Is equation of continuity valid, while dealing with vertical pipes? Let try an experiment.
If water enter through an end $A$ with some velocity say $v_1$,and leaving end $B$ with speed $v_2$ in a UNIFORM cylindrical tube $AB$ (which is completely filled with water).
If we consider 3 cases.

*

*tube is horizontal

*tube is vertical with $A$ upward

*tube is vertical with $B$ upward

And we go through the experiment and we got our results, which is $v_1~=~v_2$
So for which case this is valid to?
Edit
Due to lack of logical answers
If we consider Bernoulli's equation
$$P+\rho gh+\frac{1}{2}\rho v^2= \text{Constant}$$
So in the case of vertical pipe, we consider two points $A$ and $B$ and now applying Bernoulli's equation here as follows.
Let's assume $A$ to be upward, and take $B$ as reference level and applying Bernoulli's equation.
$$P_a+\rho gh+\frac{1}{2}\rho v_1^2 = P_b+\frac{1}{2}\rho v_2^2$$
If both are exposed to the atmosphere, then $P_a = P_b = $P_{\text{atm}}$
Then we get
$$\rho gh = \frac{1}{2}\rho(v_2^2 - v_1^2)$$  which implies that $2gh +v_1^2 = v_2^2$
So, finally this will prove that $v_1$ never equal to $v_2$ in vertical pipe, but if we consider equation of continuity then mass going in is same as mass coming out so according to equation of continuity
$$\Delta m = \rho A_1 v_1\Delta t = \rho A_2 v_2 \Delta t$$ which implies $A_1 v_1 = A_2 v_2$, and in our case $A_1 = A_2$ then according to equation of continuity $v_1 = v_2$.
Thus, according to continuity $v_1 = v_2$ in vertical pipe case and according to Bernoulli's equation $v_1$ never equal to $v_2$.
How can this be possible?

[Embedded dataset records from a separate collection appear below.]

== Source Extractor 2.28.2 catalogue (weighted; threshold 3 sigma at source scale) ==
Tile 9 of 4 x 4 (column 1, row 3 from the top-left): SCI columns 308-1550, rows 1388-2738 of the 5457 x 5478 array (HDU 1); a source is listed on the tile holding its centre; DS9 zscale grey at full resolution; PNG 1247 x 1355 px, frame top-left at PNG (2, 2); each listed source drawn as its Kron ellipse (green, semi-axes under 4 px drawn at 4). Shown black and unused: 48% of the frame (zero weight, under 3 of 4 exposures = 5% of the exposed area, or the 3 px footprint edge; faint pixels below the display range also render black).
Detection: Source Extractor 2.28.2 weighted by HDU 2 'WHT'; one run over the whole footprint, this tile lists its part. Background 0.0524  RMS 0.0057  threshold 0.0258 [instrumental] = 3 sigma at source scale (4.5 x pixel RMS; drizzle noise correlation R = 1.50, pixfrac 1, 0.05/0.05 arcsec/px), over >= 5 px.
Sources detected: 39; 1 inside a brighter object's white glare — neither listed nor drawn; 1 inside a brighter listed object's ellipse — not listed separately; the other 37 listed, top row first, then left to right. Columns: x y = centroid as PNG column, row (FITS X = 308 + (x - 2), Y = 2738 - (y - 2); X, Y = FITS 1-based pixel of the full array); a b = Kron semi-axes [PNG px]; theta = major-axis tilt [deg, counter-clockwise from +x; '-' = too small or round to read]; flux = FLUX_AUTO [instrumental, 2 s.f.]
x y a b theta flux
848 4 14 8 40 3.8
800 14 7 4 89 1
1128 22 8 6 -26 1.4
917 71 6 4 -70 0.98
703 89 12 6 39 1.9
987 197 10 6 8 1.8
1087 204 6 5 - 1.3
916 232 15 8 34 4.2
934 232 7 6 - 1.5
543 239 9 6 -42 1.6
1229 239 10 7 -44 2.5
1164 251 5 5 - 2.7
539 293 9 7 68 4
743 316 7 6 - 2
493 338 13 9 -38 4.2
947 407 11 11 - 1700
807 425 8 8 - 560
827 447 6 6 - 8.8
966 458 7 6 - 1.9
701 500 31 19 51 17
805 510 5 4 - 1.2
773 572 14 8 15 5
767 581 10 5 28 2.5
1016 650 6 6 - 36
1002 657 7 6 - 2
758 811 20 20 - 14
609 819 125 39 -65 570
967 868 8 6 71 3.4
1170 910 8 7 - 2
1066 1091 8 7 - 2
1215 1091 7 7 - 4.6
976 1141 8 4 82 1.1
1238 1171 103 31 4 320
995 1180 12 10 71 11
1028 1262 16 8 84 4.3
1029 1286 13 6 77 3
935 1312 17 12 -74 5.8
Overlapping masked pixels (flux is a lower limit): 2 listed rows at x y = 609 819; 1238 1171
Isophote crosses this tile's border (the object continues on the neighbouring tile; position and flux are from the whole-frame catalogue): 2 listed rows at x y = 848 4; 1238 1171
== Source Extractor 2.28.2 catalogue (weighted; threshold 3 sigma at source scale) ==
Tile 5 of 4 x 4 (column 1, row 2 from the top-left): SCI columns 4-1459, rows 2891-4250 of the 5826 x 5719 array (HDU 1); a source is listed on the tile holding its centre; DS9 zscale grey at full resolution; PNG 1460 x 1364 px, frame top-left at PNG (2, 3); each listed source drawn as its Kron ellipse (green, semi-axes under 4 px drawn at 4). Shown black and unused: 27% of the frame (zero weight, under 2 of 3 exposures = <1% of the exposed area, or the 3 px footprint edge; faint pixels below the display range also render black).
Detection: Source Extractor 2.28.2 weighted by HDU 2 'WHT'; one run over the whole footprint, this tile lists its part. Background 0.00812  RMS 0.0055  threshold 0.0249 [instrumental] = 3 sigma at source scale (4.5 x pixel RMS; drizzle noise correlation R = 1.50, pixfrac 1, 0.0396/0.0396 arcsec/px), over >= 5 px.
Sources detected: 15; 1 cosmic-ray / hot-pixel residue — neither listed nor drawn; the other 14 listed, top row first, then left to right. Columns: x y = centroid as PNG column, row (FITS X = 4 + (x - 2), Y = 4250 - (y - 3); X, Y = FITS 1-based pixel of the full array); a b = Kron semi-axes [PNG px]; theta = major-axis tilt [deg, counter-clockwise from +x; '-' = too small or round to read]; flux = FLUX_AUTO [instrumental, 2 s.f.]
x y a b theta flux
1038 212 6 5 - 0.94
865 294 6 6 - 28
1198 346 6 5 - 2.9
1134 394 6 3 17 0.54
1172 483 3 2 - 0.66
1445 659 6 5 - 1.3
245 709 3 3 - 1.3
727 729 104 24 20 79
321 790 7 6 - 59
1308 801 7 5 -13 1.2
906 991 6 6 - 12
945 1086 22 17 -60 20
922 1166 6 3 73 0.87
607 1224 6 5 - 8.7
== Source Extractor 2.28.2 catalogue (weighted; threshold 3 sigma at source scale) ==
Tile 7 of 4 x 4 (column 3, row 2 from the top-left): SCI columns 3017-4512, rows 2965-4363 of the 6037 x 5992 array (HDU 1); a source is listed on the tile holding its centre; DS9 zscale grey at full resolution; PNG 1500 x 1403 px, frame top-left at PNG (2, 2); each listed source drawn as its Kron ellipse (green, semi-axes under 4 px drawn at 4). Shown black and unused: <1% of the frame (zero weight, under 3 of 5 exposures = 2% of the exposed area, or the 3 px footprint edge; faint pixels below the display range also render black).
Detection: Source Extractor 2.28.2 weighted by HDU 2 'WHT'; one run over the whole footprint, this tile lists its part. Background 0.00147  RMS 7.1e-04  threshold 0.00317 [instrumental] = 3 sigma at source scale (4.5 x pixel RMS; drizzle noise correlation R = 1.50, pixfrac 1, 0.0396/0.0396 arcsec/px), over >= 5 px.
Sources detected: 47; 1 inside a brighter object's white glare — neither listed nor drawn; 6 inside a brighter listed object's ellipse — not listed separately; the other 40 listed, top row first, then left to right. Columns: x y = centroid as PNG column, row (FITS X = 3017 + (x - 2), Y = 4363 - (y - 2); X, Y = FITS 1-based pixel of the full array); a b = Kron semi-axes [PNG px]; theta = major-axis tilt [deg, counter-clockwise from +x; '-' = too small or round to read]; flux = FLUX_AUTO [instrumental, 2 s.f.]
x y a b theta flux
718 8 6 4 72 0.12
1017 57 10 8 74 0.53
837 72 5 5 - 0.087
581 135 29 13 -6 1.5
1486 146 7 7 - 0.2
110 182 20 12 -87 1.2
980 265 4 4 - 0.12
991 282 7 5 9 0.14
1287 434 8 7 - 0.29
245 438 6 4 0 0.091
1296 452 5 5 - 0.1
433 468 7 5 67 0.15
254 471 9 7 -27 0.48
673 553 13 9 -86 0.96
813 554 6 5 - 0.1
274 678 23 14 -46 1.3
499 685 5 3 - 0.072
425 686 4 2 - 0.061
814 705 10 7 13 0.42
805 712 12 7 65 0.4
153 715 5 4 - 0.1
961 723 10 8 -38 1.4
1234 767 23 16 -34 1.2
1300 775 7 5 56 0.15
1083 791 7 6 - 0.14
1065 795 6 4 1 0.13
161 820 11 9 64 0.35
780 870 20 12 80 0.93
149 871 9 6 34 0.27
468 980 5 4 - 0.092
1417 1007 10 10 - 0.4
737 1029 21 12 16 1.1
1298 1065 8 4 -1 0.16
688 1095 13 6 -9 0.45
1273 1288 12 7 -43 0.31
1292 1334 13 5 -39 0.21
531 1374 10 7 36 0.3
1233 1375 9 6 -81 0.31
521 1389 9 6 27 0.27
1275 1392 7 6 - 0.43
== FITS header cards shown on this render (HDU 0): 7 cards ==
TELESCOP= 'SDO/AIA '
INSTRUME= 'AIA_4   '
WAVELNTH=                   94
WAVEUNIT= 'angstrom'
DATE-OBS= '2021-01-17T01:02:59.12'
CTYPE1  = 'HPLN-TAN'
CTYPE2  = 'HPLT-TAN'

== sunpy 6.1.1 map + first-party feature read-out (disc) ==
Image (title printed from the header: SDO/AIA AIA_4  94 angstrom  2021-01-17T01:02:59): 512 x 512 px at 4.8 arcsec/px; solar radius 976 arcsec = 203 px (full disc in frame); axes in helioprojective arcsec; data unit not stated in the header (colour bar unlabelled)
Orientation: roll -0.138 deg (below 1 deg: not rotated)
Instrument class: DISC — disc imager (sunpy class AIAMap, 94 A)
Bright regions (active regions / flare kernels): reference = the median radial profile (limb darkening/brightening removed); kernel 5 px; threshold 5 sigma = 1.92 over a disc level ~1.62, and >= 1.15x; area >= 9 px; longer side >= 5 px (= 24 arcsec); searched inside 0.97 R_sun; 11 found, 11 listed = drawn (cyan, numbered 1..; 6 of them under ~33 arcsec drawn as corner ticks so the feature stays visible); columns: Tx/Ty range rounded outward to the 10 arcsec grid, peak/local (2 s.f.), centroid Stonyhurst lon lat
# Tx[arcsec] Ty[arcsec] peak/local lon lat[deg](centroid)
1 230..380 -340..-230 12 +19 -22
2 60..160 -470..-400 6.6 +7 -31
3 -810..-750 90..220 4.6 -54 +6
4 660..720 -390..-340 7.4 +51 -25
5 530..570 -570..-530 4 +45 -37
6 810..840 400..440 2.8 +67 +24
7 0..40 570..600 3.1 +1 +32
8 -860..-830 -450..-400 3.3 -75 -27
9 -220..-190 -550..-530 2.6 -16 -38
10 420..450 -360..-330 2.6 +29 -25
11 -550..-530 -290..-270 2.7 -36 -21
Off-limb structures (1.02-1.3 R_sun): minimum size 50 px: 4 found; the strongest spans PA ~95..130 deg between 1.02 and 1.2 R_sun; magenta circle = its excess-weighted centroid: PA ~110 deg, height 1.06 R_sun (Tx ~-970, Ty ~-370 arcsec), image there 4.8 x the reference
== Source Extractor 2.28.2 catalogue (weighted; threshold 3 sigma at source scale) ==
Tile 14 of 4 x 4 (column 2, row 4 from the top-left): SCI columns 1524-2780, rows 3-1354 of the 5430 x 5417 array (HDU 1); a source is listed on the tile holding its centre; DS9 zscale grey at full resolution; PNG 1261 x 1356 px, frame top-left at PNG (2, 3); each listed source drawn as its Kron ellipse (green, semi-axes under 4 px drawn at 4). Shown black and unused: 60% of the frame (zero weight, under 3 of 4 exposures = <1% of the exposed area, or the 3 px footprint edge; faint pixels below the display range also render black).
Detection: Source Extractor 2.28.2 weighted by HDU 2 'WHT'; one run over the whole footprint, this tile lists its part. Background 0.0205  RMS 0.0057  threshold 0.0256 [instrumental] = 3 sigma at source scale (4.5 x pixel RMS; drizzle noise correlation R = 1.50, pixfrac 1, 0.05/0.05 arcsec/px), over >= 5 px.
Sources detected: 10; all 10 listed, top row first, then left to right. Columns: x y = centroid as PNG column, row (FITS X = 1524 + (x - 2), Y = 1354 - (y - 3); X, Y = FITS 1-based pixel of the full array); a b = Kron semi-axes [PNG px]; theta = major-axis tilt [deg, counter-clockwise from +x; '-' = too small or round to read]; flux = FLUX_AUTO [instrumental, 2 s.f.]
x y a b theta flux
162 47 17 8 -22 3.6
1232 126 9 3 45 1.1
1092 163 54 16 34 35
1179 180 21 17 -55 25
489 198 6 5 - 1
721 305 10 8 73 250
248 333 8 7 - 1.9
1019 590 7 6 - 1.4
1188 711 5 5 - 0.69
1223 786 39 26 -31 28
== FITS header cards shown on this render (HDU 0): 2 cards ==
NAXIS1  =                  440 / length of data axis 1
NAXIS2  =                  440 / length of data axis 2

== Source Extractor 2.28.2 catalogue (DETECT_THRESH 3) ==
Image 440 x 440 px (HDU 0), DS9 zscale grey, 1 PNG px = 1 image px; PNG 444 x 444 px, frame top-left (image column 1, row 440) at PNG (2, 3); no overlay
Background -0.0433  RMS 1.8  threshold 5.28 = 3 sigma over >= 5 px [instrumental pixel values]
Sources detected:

Please guys help me out. Please go through the question and then answer it?
 A: If the tube is vertical, the fluid can't be filling the tube, and the area of the stream must be changing, thus allowing a velocity change to be consistent with mass conservation. In the case where A is at the bottom, if the fluid fills the tube, the pressure can't be atmospheric at the bottom. Therefore, you can't assume both the same pressure at the ends of the tube as well as a constant area of the fluid stream.
A: I think BioPhysicist's answer is correct, and addresses the problem.  I just have a few points I want to add to possibly help clear it up (and I got pretty into the paint diagrams I was making).
I outlined the two possible situations I can think of where the tube is vertical, with A over B.
In the first situation, the velocity is non-zero, and the tanks at A and B are both exposed to atmosphere.  If the velocity is non-zero though, this means that fluid is going from tank A to tank B.  For this to happen the water in tank B must be pushing against the atmosphere.  If it were just at atmospheric pressure, the water wouldn't be able to move, because the surface of point B would also be suspended by atmospheric pressure.  So basically, even if both sides are exposed to atmosphere, if the water is flowing I don't think it's safe to say both sides of the pipe are actually at atmospheric pressure, the one on the receiving side of the flow should be above atmosphere so that the water can actually get into that vessel and flow out of B (or raise it's surface).
Here is a bad diagram I drew:

Or, if the fluid isn't flowing, the situation becomes hydrostatic, and you can clearly see the pressure difference, because if one end is above the other and there is no flow, hydrostatics dictates that $\Delta P = \rho g h$, so $P_A \neq P_B$, I drew another bad diagram:

So basically as Biophysicist said, the assumptions just cannot all be held at once.  Hopefully this shows why it wouldn't make a lot of sense for them all to hold.
Here is how it must look if pressure is atmospheric on both sides and the flow is vertical:

A: If air cannot enter the tube all 3 are valid, with the possible exception of case 2. In case 2 if the height of the cylindrical tube is greater than 10 meters vacuum or vapor cavities could form allowing some water to accelerate downward.